▶ [INSTRUCTIONS]
1/ From the comment thread, quote the passage that begins at the words "We don't require" and ends after "Ceren is da Man.", keeping every word unchanged.
2/ In the comment thread, what does myl say he always asks correspondents for before publishing their names?

━━━ TEXT SECTION ━━━

I'm guessing Saussure might play a role here too, as a prestigious exemplar of "thoughts about language" who had been adopted as a forebear in mid-century and later French thought. If you see yourself as working "in the tradition of" (even if in opposition to) Saussure and Saussure was a philologist, you might as well claim that distinction for yourself, why not?
Julian Bradfield said,
April 20, 2014 @ 3:21 pm
Doesn't this "reader" have a name?
[(myl) I always ask correspondents for consent before publishing their names, and I haven't gotten a response yet in this case.
We don't require commenters to provide their true names, and I don't see any clear reason to treat this sort of thing differently.
Update — now that I have permission, I've de-anonymized the quotations.]
David Eddyshaw said,
April 20, 2014 @ 4:56 pm
Omri Ceren is da Man.

━━━ RECORDS SHOWN ━━━

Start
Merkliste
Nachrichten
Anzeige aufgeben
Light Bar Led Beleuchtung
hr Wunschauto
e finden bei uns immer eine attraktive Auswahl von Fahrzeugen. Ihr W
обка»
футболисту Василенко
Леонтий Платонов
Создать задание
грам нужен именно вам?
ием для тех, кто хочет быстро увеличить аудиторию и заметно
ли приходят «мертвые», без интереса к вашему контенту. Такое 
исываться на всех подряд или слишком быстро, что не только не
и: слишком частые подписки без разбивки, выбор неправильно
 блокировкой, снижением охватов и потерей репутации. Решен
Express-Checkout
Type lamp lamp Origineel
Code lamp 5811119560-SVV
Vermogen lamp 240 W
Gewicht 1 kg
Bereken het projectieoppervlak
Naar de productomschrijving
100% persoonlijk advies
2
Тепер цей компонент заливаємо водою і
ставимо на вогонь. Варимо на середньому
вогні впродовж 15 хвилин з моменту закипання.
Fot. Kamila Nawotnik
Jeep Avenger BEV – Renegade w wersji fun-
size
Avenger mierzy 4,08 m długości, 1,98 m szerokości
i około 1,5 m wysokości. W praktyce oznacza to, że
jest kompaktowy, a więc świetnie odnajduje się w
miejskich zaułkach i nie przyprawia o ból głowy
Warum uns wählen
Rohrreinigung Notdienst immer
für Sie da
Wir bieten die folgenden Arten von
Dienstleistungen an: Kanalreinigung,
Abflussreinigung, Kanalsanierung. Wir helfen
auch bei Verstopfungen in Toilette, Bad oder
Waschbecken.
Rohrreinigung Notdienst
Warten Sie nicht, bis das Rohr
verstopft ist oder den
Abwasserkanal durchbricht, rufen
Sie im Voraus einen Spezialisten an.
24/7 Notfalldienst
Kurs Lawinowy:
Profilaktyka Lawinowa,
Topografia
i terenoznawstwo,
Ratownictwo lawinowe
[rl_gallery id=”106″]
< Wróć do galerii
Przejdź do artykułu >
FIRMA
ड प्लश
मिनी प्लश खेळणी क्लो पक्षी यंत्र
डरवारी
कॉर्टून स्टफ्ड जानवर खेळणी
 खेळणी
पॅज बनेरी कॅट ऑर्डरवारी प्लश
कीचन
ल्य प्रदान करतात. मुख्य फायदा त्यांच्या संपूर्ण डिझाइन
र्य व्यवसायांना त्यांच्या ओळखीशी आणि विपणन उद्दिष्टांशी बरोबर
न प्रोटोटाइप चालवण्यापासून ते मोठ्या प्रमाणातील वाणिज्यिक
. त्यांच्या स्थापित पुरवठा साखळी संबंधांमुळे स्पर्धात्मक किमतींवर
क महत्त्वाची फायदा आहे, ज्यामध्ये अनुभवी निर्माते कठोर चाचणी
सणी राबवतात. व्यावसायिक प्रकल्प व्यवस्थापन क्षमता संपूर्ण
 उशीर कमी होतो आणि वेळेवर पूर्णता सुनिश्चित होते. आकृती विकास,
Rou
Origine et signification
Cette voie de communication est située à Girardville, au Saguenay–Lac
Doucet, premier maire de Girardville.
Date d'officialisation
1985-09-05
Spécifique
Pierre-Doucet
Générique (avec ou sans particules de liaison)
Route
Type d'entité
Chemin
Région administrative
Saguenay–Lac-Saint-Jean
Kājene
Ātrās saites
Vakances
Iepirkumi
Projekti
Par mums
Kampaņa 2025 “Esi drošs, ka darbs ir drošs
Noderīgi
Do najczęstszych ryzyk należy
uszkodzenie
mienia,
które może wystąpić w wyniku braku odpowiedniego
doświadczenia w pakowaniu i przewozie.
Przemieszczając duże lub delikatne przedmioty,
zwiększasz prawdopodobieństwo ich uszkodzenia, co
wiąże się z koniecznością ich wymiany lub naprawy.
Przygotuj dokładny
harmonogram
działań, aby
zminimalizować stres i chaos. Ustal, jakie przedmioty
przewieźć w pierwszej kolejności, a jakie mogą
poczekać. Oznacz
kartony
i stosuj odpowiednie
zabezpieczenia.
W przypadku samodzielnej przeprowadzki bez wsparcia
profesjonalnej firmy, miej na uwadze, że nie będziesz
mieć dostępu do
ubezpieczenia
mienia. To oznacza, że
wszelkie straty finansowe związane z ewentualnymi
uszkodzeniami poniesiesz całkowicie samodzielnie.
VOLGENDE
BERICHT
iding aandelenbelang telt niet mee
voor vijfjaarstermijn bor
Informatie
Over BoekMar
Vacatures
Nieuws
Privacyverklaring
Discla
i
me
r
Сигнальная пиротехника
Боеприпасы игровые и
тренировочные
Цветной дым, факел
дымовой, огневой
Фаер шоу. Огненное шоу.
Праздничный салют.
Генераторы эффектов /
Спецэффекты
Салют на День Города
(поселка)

━━━

▶ [SOLUTIONS]
1/
We don't require commenters to provide their true names, and I don't see any clear reason to treat this sort of thing differently.
Update — now that I have permission, I've de-anonymized the quotations.]
David Eddyshaw said,
April 20, 2014 @ 4:56 pm
Omri Ceren is da Man.

2/ Their consent.